Entre as mudanças previstas com a aprovação em 1° turno da reforma da Previdência (PEC 6/19) no Senado, estão as regra de transição para os trabalhadores já ativos no mercado e aqueles que estão próximos do pedido de aposentadoria. Para esses casos foram criadas pelo menos 5 novas regras, dependendo do perfil de contribuição do trabalhador.

A primeira regra é progressiva, aumentando a idade mínima a cada novo ano. Quando entrar em vigor, a reforma começa com o mínimo de 56 anos para as mulheres e 61 para os homens. A cada ano as idades sobem meio ponto, o limite é de 62 anos para mulheres e 65 anos para homens.

A segunda funciona com o sistema de pontos, válido também para as regras atuais. Soma-se a idade e o tempo de contribuição, inicialmente o resultado das mulheres deve ser de 86 pontos e dos homens 96 pontos. A cada ano a soma é acrescida em 1 ponto, até chegar no máximo de 100 pontos para as mulheres e 105 pontos para os homens.

......

* _Tarefas a realizar_
a) Renomeie "Senado" como "Congresso Nacional" no texto sobre a reforma da Previdência e reescreva a parte que começa nas palavras que contêm "Entre as mudanças" e termina depois de "contribuição do trabalhador.".
b) Prossiga o texto sobre as regras de transição da reforma da Previdência a partir do ponto em que ele termina.

* _Dados do exercício_
......

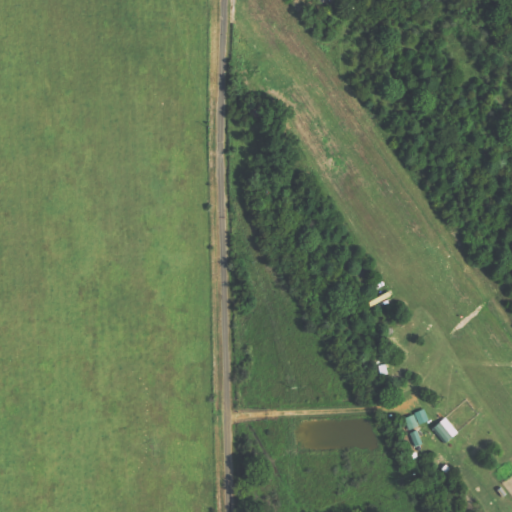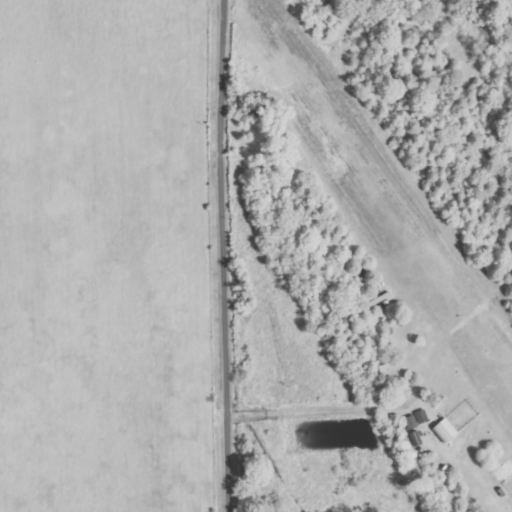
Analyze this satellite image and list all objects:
road: (221, 255)
building: (417, 420)
building: (446, 431)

......

* _Respostas do exercício_
a)
Entre as mudanças previstas com a aprovação em 1° turno da reforma da Previdência (PEC 6/19) no Congresso Nacional, estão as regra de transição para os trabalhadores já ativos no mercado e aqueles que estão próximos do pedido de aposentadoria. Para esses casos foram criadas pelo menos 5 novas regras, dependendo do perfil de contribuição do trabalhador.

b)
Os trabalhadores que estão há pelo menos dois anos da aposentadoria podem contar com o pedágio de 50%, isto é, deverão contribuir por mais meio período do que resta para solicitar a contribuição. Por exemplo, falta 1 ano para cumprir com o mínimo necessário para aposentadoria, com a reforma o trabalhador precisará atuar por 1 ano e 6 meses para então solicitar o benefício.

A próxima regra também é parecida com esse sistema de pedágio, a diferença é que o trabalhador precisará contribuir com mais 100%. Neste mesmo exemplo de 1 ano para cumprir com o tempo de contribuição, o funcionário precisará atuar por 2 anos. Esta é uma proposta válida apenas para mulheres que atingirem 57 anos e homens com 60 anos.

Por fim, a última regra é voltada para as mulheres, em que o mínimo de idade passará dos 60 anos para 62 e os homens trabalharão até os 65 anos. Vale dizer que o trabalhador poderá escolher o sistema que achar mais vantajoso, mas precisa comprovar em todos os casos, o mínimo de 30 anos de contribuição para mulheres e 35 anos para os homens.